# Text passage:
%%

Interview with Monica Lăzurean-Gorgan, about Wood
For those of you who don’t know Monica Lăzurean-Gorgan, she is one of the most active documentary filmmakers in Romania. A producer and a film director, Monica follows the subjects that speak to her and that she finds important to tell – not just for her, but also for us – as an audience and as human beings. In this crazy 2020, Monica launches two feature films – Home (directed by Radu Ciorniciuc) and WOOD (co-directed by Monica, alongside Michaela Kirst and Ebba Sinzinger). I spoke with Monica mainly about WOOD, a documentary that follows Alexander von Bismarck (president of Environmental International Agency) throughout his investigation on the international illegal timber trading, happening in Romania, Peru, China, and Russia. WOOD makes you confront an ugly truth, that’s been thrown under the carpet for years now, by all the careless authorities in the four states mentioned above. These lawmakers don’t understand the effect their decisions are having over our planet, and also over ourselves, the ones who are inhabiting it. As the subject matters to me as well, and I loved the film and the way it portrays this international big environment issue, I called Monica and invited her for an interview.
Monica, we’ve known each other for a few years now, but I haven’t had the chance to get to know you well enough. How do you choose the subjects for the documentaries you produce or direct?

%%

# Work task a:
Duplicate the stretch of the interview from "Monica, we’ve known" through "produce or direct?".

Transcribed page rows
%%

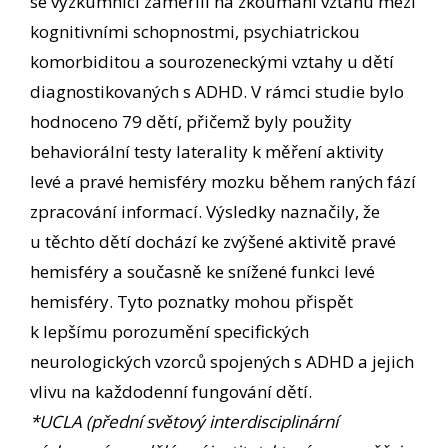
se výzkumníci zaměřili na zkoumání vztahu mezi
kognitivními schopnostmi, psychiatrickou
komorbiditou a sourozeneckými vztahy u dětí
diagnostikovaných s ADHD. V rámci studie bylo
hodnoceno 79 dětí, přičemž byly použity
behaviorální testy laterality k měření aktivity
levé a pravé hemisféry mozku během raných fází
zpracování informací. Výsledky naznačily, že
u těchto dětí dochází ke zvýšené aktivitě pravé
hemisféry a současně ke snížené funkci levé
hemisféry. Tyto poznatky mohou přispět
k lepšímu porozumění specifických
neurologických vzorců spojených s ADHD a jejich
vlivu na každodenní fungování dětí.
*UCLA (přední světový interdisciplinární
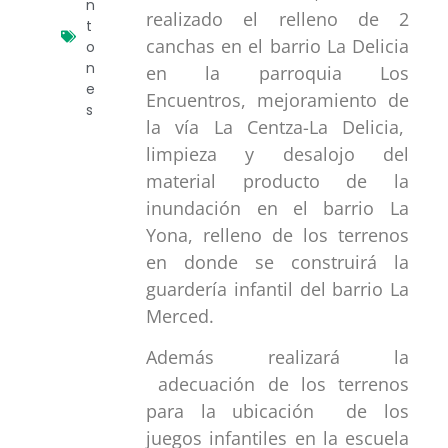
n
realizado el relleno de 2
t
canchas en el barrio La Delicia
o
n
en la parroquia Los
e
Encuentros, mejoramiento de
s
la vía La Centza-La Delicia,
limpieza y desalojo del
material producto de la
inundación en el barrio La
Yona, relleno de los terrenos
en donde se construirá la
guardería infantil del barrio La
Merced.
Además realizará la
adecuación de los terrenos
para la ubicación de los
juegos infantiles en la escuela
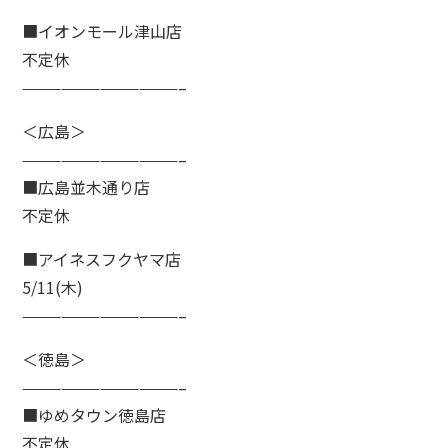
■イオンモール津山店
不定休
————————————–
＜広島＞
————————————–
■広島並木通り店
不定休
■アイネスフクヤマ店
5/11(木)
————————————–
＜徳島＞
————————————–
■ゆめタウン徳島店
不定休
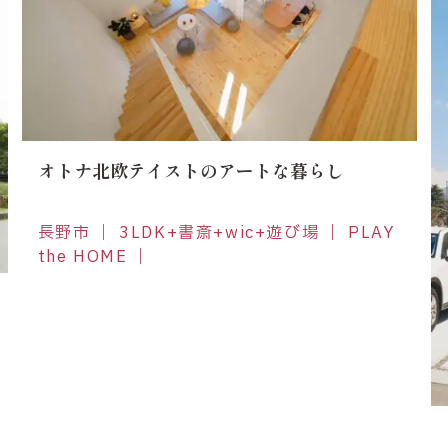
オトナ北欧テイストのアートな暮らし
長野市 ｜ 3LDK+書斎+wic+遊び場 ｜ PLAY
the HOME ｜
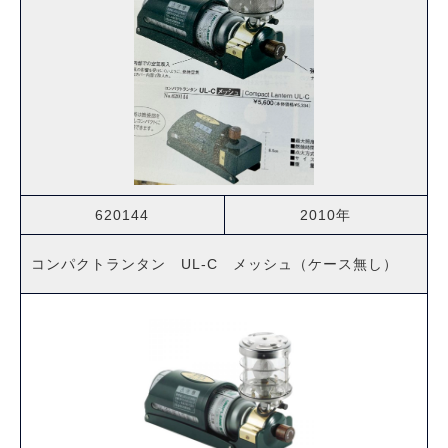
620144
2010年
コンパクトランタン UL-C メッシュ（ケース無し）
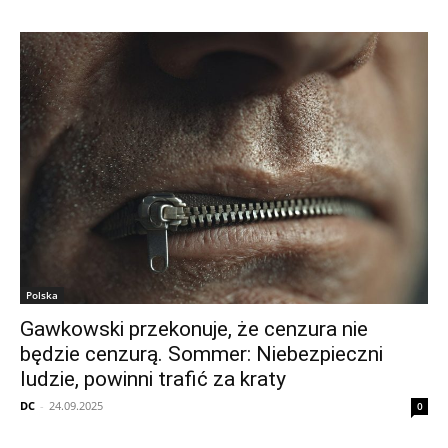
Polska
Gawkowski przekonuje, że cenzura nie
będzie cenzurą. Sommer: Niebezpieczni
ludzie, powinni trafić za kraty
DC
-
24.09.2025
0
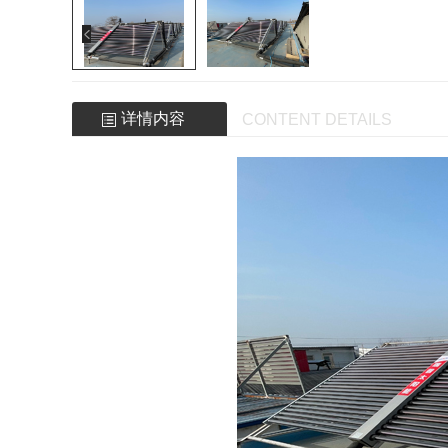
详情内容
CONTENT DETAILS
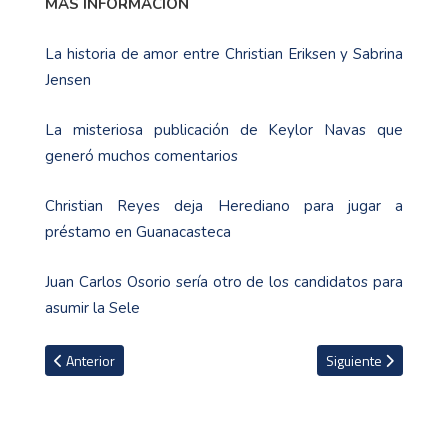
MÁS INFORMACIÓN
La historia de amor entre Christian Eriksen y Sabrina
Jensen
La misteriosa publicación de Keylor Navas que
generó muchos comentarios
Christian Reyes deja Herediano para jugar a
préstamo en Guanacasteca
Juan Carlos Osorio sería otro de los candidatos para
asumir la Sele
Artículo anterior: Federer cae en segunda ronda del Halle Open a
Artículo siguiente: L
Anterior
Siguiente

%%

# Work task b:
Set down all of the rows above, line for line and unchanged, leaving the pictures out.

# Reply a:
Monica, we’ve known each other for a few years now, but I haven’t had the chance to get to know you well enough. How do you choose the subjects for the documentaries you produce or direct?

# Reply b:
se výzkumníci zaměřili na zkoumání vztahu mezi
kognitivními schopnostmi, psychiatrickou
komorbiditou a sourozeneckými vztahy u dětí
diagnostikovaných s ADHD. V rámci studie bylo
hodnoceno 79 dětí, přičemž byly použity
behaviorální testy laterality k měření aktivity
levé a pravé hemisféry mozku během raných fází
zpracování informací. Výsledky naznačily, že
u těchto dětí dochází ke zvýšené aktivitě pravé
hemisféry a současně ke snížené funkci levé
hemisféry. Tyto poznatky mohou přispět
k lepšímu porozumění specifických
neurologických vzorců spojených s ADHD a jejich
vlivu na každodenní fungování dětí.
*UCLA (přední světový interdisciplinární
n
realizado el relleno de 2
t
canchas en el barrio La Delicia
o
n
en la parroquia Los
e
Encuentros, mejoramiento de
s
la vía La Centza-La Delicia,
limpieza y desalojo del
material producto de la
inundación en el barrio La
Yona, relleno de los terrenos
en donde se construirá la
guardería infantil del barrio La
Merced.
Además realizará la
adecuación de los terrenos
para la ubicación de los
juegos infantiles en la escuela
■イオンモール津山店
不定休
————————————–
＜広島＞
————————————–
■広島並木通り店
不定休
■アイネスフクヤマ店
5/11(木)
————————————–
＜徳島＞
————————————–
■ゆめタウン徳島店
不定休
オトナ北欧テイストのアートな暮らし
長野市 ｜ 3LDK+書斎+wic+遊び場 ｜ PLAY
the HOME ｜
620144
2010年
コンパクトランタン UL-C メッシュ（ケース無し）
Polska
Gawkowski przekonuje, że cenzura nie
będzie cenzurą. Sommer: Niebezpieczni
ludzie, powinni trafić za kraty
DC
-
24.09.2025
0
详情内容
CONTENT DETAILS
MÁS INFORMACIÓN
La historia de amor entre Christian Eriksen y Sabrina
Jensen
La misteriosa publicación de Keylor Navas que
generó muchos comentarios
Christian Reyes deja Herediano para jugar a
préstamo en Guanacasteca
Juan Carlos Osorio sería otro de los candidatos para
asumir la Sele
Artículo anterior: Federer cae en segunda ronda del Halle Open a
Artículo siguiente: L
Anterior
Siguiente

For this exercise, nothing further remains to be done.